Czeskie stowarzyszenie szczepień (CVS) prowadzi kampanię na rzecz szczepień i zwraca uwagę, że ich odrzucenie powoduje nawrót odry lub kokluszu. "Kiedy sobie uświadomiłem, w jak bezsensowne rzeczy ludzie czasami wierzą, zdecydowałem się stworzyć specjalny portal, który będzie prostował wszystkie mity na temat szczepień. Ludzie znajdą na nim także informacje na temat chorób, przed którymi szczepionki chronią" – stwierdził w niedawnej debacie na temat obowiązku szczepień wiceminister zdrowia i wakcynolog dr Roman Prymula.

Reklama

Resort zdrowia przygotowuje także nowelizację przepisów, które m.in. mają uregulować kwestie odszkodowań w przypadku powstania skutków ubocznych wynikających z podawania szczepionek. Projekt ministerstwa zdrowia ma zostać zaopiniowany przez rząd do końca roku i najprawdopodobniej trafi do prac parlamentarnych.

Kwestia skutków ubocznych jest jednym z argumentów stowarzyszeń, które odrzucają obowiązek szczepień. Ugrupowanie "Stowarzyszenie na rzecz lepszej informacji o szczepionkach i na rzecz swobodnego decydowania - Rozalio" prowadzi kampanię na rzecz wprowadzania przepisów, dzięki którym rodzice mogliby sami decydować o podaniu lub niepodawaniu dzieciom antygenów. Rozalio prowadzi także akcję informacyjną na Słowacji.
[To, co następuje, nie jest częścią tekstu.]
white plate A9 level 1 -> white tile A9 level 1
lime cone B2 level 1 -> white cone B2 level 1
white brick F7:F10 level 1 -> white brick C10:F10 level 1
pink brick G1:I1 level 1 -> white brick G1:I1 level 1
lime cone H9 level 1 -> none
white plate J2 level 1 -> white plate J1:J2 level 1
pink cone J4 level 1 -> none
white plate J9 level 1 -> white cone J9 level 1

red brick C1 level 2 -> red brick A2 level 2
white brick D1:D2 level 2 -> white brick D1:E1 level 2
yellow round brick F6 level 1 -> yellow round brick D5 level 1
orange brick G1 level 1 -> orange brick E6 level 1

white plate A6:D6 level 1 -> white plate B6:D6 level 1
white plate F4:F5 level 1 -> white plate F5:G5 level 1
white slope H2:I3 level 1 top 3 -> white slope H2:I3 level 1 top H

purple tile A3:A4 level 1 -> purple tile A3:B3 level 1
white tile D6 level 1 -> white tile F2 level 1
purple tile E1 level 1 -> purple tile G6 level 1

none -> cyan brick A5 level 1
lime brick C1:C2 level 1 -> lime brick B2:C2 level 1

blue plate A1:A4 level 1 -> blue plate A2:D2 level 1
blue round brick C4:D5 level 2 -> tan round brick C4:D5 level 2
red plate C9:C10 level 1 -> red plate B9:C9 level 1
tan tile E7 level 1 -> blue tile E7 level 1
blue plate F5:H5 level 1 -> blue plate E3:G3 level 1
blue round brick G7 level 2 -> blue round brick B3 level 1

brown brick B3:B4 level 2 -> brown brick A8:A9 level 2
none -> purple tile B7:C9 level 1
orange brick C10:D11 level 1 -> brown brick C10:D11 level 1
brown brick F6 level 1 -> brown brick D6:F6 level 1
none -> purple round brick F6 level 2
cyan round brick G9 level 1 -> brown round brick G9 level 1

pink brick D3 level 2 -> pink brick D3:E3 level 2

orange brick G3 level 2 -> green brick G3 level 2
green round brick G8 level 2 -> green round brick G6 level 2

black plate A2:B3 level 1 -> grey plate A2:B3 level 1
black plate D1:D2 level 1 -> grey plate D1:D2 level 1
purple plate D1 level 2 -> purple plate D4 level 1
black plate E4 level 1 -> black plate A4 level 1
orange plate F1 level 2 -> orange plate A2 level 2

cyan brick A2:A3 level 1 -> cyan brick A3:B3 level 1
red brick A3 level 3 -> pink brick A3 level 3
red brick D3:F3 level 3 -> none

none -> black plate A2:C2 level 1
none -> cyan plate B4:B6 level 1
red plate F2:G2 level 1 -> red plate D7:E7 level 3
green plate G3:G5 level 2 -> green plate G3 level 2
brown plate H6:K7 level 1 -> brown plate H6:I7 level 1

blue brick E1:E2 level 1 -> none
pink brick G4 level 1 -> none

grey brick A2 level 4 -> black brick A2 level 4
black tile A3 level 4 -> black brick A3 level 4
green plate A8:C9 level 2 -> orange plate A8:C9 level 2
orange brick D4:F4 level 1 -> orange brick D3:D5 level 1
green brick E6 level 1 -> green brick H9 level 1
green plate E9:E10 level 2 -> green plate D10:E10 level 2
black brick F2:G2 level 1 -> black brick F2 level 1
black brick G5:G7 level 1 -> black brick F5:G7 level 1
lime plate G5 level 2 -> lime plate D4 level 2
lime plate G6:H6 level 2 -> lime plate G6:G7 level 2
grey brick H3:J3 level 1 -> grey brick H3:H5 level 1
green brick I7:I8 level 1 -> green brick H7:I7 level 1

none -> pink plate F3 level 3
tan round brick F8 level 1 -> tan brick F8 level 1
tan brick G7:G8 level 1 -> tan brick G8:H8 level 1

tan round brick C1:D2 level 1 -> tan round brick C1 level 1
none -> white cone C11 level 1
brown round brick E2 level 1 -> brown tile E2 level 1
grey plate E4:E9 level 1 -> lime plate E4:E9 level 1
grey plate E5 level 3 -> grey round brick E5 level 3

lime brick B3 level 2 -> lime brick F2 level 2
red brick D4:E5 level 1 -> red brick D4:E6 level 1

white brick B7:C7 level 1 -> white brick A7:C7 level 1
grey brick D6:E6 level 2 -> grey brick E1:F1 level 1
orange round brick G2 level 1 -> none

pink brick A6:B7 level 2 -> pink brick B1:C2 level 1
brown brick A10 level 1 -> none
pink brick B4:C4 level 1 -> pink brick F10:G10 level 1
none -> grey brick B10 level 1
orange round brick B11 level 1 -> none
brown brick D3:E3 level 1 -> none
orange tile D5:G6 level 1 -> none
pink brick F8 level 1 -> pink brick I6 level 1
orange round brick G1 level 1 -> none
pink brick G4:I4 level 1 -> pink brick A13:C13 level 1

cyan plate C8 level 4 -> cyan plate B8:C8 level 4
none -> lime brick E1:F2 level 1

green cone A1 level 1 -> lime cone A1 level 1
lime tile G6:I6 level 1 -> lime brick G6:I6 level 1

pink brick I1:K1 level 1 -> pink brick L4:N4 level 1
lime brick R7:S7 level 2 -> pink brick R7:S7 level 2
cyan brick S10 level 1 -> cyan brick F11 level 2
Z kolei słowaccy lekarze zaobserwowali wzrost zachorowań na odrę na początku maja; choroba najprawdopodobniej została przywieziona z Wysp Brytyjskich. Rozszerzała się na wschodzie Słowacji w rejonie Michalovic. W połowie października, gdy przez dwadzieścia dni nie odnotowano nowych zachorowań, Urząd Zdrowia Publicznego ogłosił koniec epidemii. W sumie od początku maja do połowy października zanotowano 446 przypadków choroby.

W ramach nadzwyczajnych rozwiązań w tym czasie zaszczepiono ponad 6 tys. osób, w tym ponad 4,5 tys. dzieci. Wprowadzono tymczasowo nadzwyczajne rozwiązania w szkołach, m.in. dezynfekcję czy zakaz przyjmowania do grup szkolnych i przedszkolnych dzieci, u których podejrzewano chorobę. "O wszystkich decyzjach intensywnie informowaliśmy" – pisał na stronie internetowej słowacki Urząd Zdrowia Publicznego po odwołaniu stanu epidemii.

W stanie gotowości pozostają epidemiolodzy w położonym na wschodzie Słowacji powiecie Trebiszov, gdzie na jednej ulicy zanotowano w październiku kilka zachorowań na odrę; natychmiast przystąpiono do szczepień i dezynfekcji.